Non-karstic Caves of the Gerecse Mountains
The Gerecse Mountains form an 800km2 area in the Trans-Danubien Mountains between the River Danube, Által Creek and Kenyérmezői Creek. The area is heavily criss-crossed by tectonic features. Its higher reaches comprise of ranges of faulted dolomite and limstone. Tectonically formed valleys and basins lie among the ranges. Along the fault lines significant masses of calc-tufa has been deposited from former springs.
More than 65% of the region is covered by loess which can reach a thickness of 25 m near the Danube River.

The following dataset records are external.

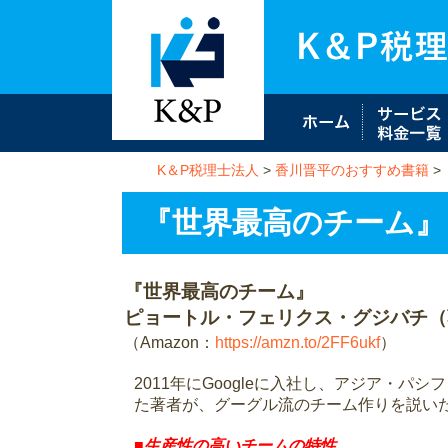
K＆P税理士法人
>
香川晋平のおすすめ書籍
>
『世界最高のチーム』（20
『世界最高のチーム』
ピョートル・フェリクス・グジバチ（
（Amazon：
https://amzn.to/2FF6ukf
）
2011年にGoogleに入社し、アジア・
た著者が、グーグル流のチーム作りを説い
■生産性の高いチームの特性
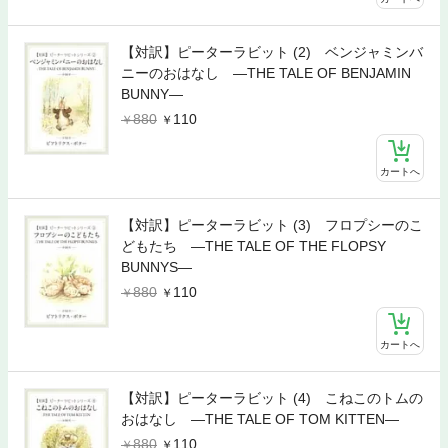
【対訳】ピーターラビット (2) ベンジャミンバ
ニーのおはなし ―THE TALE OF BENJAMIN
BUNNY―
880
110
カートへ
【対訳】ピーターラビット (3) フロプシーのこ
どもたち ―THE TALE OF THE FLOPSY
BUNNYS―
880
110
カートへ
【対訳】ピーターラビット (4) こねこのトムの
おはなし ―THE TALE OF TOM KITTEN―
880
110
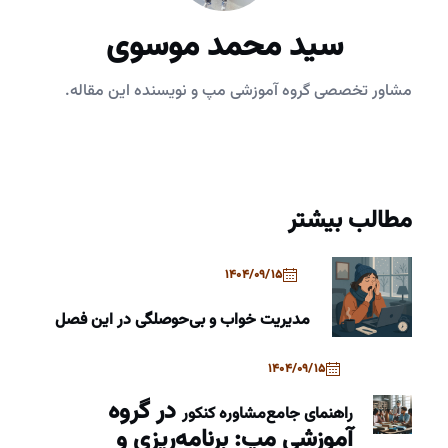
سید محمد موسوی
مشاور تخصصی گروه آموزشی مپ و نویسنده این مقاله.
مطالب بیشتر
1404/09/15
مدیریت خواب و بی‌حوصلگی در این فصل
1404/09/15
در گروه
راهنمای جامع
مشاوره کنکور
آموزشی مپ: برنامه‌ریزی و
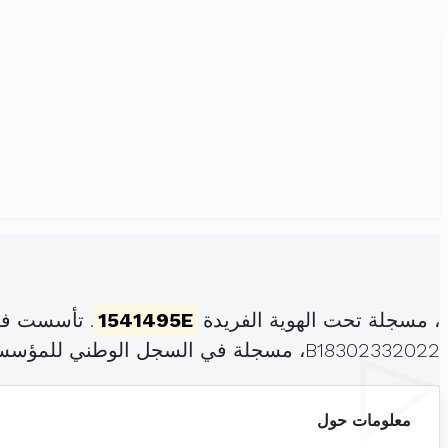
، مسجلة تحت الهوية الفريدة
1541495E
. تأسست في
B18302332022، مسجلة في السجل الوطني للمؤسسات بتاريخ .
معلومات حول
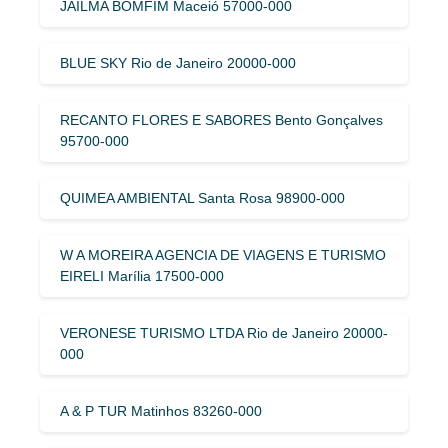
JAILMA BOMFIM Maceió 57000-000
BLUE SKY Rio de Janeiro 20000-000
RECANTO FLORES E SABORES Bento Gonçalves
95700-000
QUIMEA AMBIENTAL Santa Rosa 98900-000
W A MOREIRA AGENCIA DE VIAGENS E TURISMO
EIRELI Marília 17500-000
VERONESE TURISMO LTDA Rio de Janeiro 20000-
000
A & P TUR Matinhos 83260-000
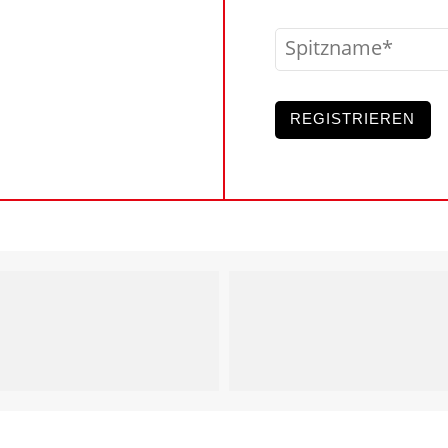
Spitzname
REGISTRIEREN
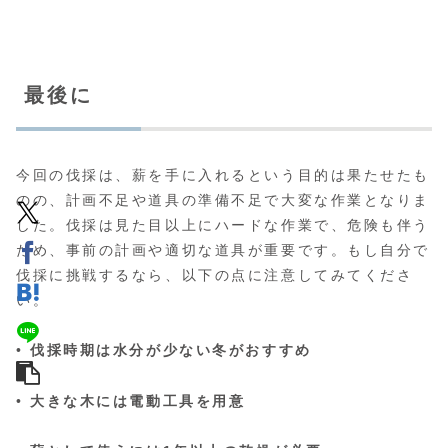
最後に
今回の伐採は、薪を手に入れるという目的は果たせたも
のの、計画不足や道具の準備不足で大変な作業となりま
した。伐採は見た目以上にハードな作業で、危険も伴う
ため、事前の計画や適切な道具が重要です。もし自分で
伐採に挑戦するなら、以下の点に注意してみてくださ
い。
•
伐採時期は水分が少ない冬がおすすめ
•
大きな木には電動工具を用意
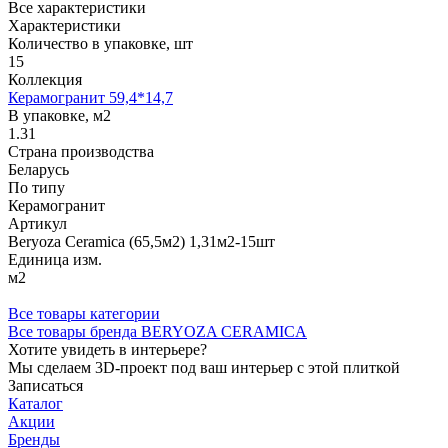
Все характеристики
Характеристики
Количество в упаковке, шт
15
Коллекция
Керамогранит 59,4*14,7
В упаковке, м2
1.31
Страна производства
Беларусь
По типу
Керамогранит
Артикул
Beryoza Ceramica (65,5м2) 1,31м2-15шт
Единица изм.
м2
Все товары категории
Все товары бренда BERYOZA CERAMICA
Хотите увидеть в интерьере?
Мы сделаем 3D-проект под ваш интерьер с этой плиткой
Записаться
Каталог
Акции
Бренды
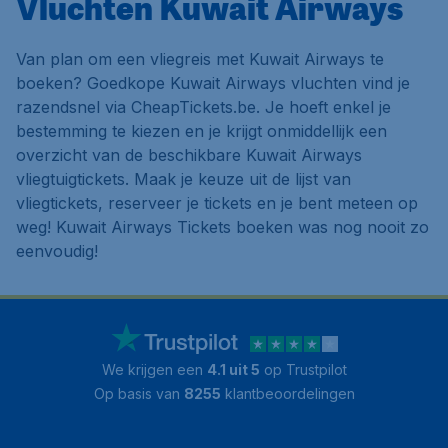
Vluchten Kuwait Airways
Van plan om een vliegreis met Kuwait Airways te
boeken? Goedkope Kuwait Airways vluchten vind je
razendsnel via CheapTickets.be. Je hoeft enkel je
bestemming te kiezen en je krijgt onmiddellijk een
overzicht van de beschikbare Kuwait Airways
vliegtuigtickets. Maak je keuze uit de lijst van
vliegtickets, reserveer je tickets en je bent meteen op
weg! Kuwait Airways Tickets boeken was nog nooit zo
eenvoudig!
We krijgen een
4.1 uit 5
op Trustpilot
Op basis van
8255
klantbeoordelingen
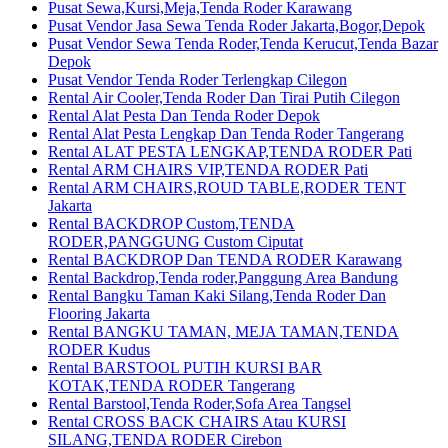
Pusat Sewa,Kursi,Meja,Tenda Roder Karawang
Pusat Vendor Jasa Sewa Tenda Roder Jakarta,Bogor,Depok
Pusat Vendor Sewa Tenda Roder,Tenda Kerucut,Tenda Bazar
Depok
Pusat Vendor Tenda Roder Terlengkap Cilegon
Rental Air Cooler,Tenda Roder Dan Tirai Putih Cilegon
Rental Alat Pesta Dan Tenda Roder Depok
Rental Alat Pesta Lengkap Dan Tenda Roder Tangerang
Rental ALAT PESTA LENGKAP,TENDA RODER Pati
Rental ARM CHAIRS VIP,TENDA RODER Pati
Rental ARM CHAIRS,ROUD TABLE,RODER TENT
Jakarta
Rental BACKDROP Custom,TENDA
RODER,PANGGUNG Custom Ciputat
Rental BACKDROP Dan TENDA RODER Karawang
Rental Backdrop,Tenda roder,Panggung Area Bandung
Rental Bangku Taman Kaki Silang,Tenda Roder Dan
Flooring Jakarta
Rental BANGKU TAMAN, MEJA TAMAN,TENDA
RODER Kudus
Rental BARSTOOL PUTIH KURSI BAR
KOTAK,TENDA RODER Tangerang
Rental Barstool,Tenda Roder,Sofa Area Tangsel
Rental CROSS BACK CHAIRS Atau KURSI
SILANG,TENDA RODER Cirebon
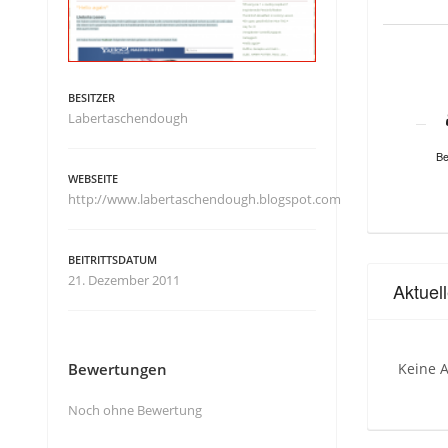
BESITZER
Labertaschendough
Be
WEBSEITE
http://www.labertaschendough.blogspot.com
BEITRITTSDATUM
21. Dezember 2011
Aktuel
Bewertungen
Keine A
Noch ohne Bewertung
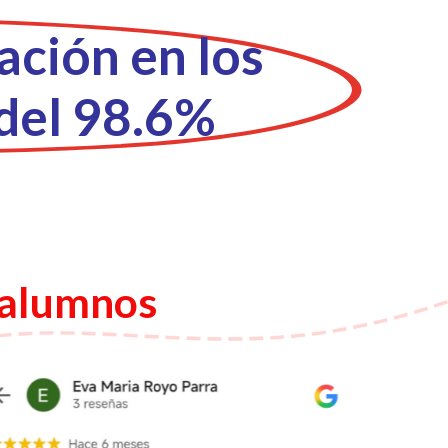
ación en los
del 98.6%
 alumnos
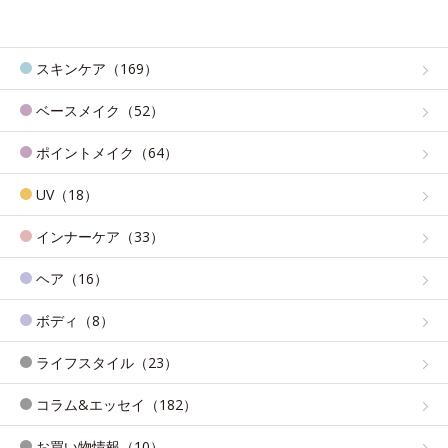
スキンケア（169）
ベースメイク（52）
ポイントメイク（64）
UV（18）
インナーケア（33）
ヘア（16）
ボディ（8）
ライフスタイル（23）
コラム&エッセイ（182）
お買い物情報（10）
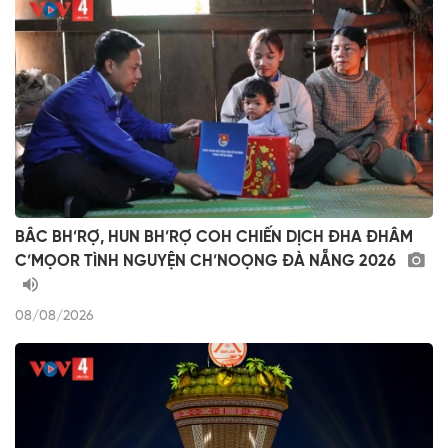
BÂC BH’RỢ, HUN BH’RỢ COH CHIẾN DỊCH ĐHA ĐHÂM
C’MỌOR TÌNH NGUYỆN CH’NOỌNG ĐÀ NẴNG 2026
08/08/2026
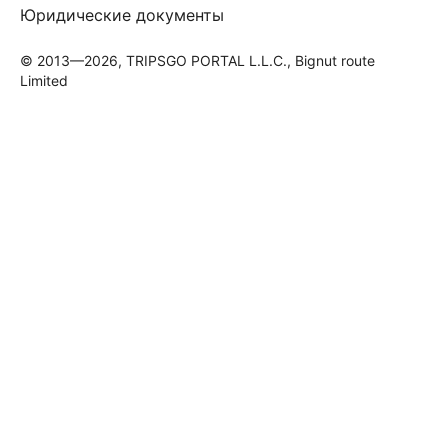
Юридические документы
© 2013—2026, TRIPSGO PORTAL L.L.C., Bignut route
Limited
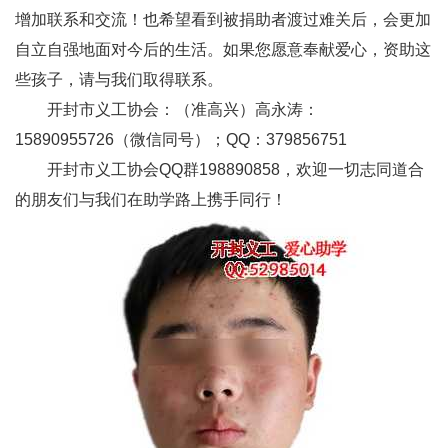
增加联系和交流！也希望看到被捐助者渡过难关后，会更加
自立自强地面对今后的生活。如果您愿意奉献爱心，资助这
些孩子，请与我们取得联系。
开封市义工协会：（准高兴）高永涛：
15890955726（微信同号）；QQ：379856751
开封市义工协会QQ群198890858，欢迎一切志同道合
的朋友们与我们在助学路上携手同行！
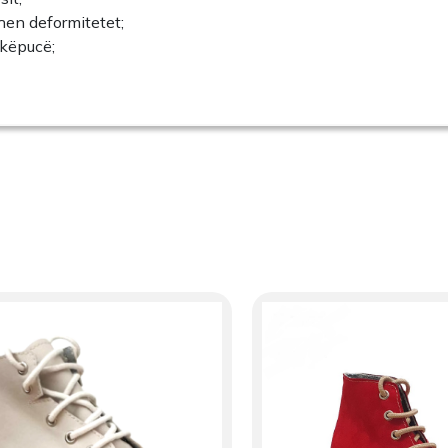
hen deformitetet;
 këpucë;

In the Gerecse Mountains there are several hundred karst caves, but only six caves of non-karstic origin are known. The Angyal-forrás Cave at Tata was formed by weathering and corrasion in carbonateous sandstone and conglomerate. The 80 m long Büdös-lyuk has formed in Eocene sandstone near the village of Bajót.. The Calc-tufa Cave at Eötvös High-School in Tata, The Feszty Cave and the Kő-hegyi Calc-tufa Cave in Mogyorósbánya were formed by syngenetic cave development during tufa deposition and by the weathering of the calc-tufa.
The Neszmély Loess Cave has been formed in the loessial cover of Mount Pap as result of weathering and rock fragmentation.
The total length of the six non-karstic caves is about 215 m. The length of the Calc-tufa Cave at Eötvös High-School is uncertain, because the cave has been filled in.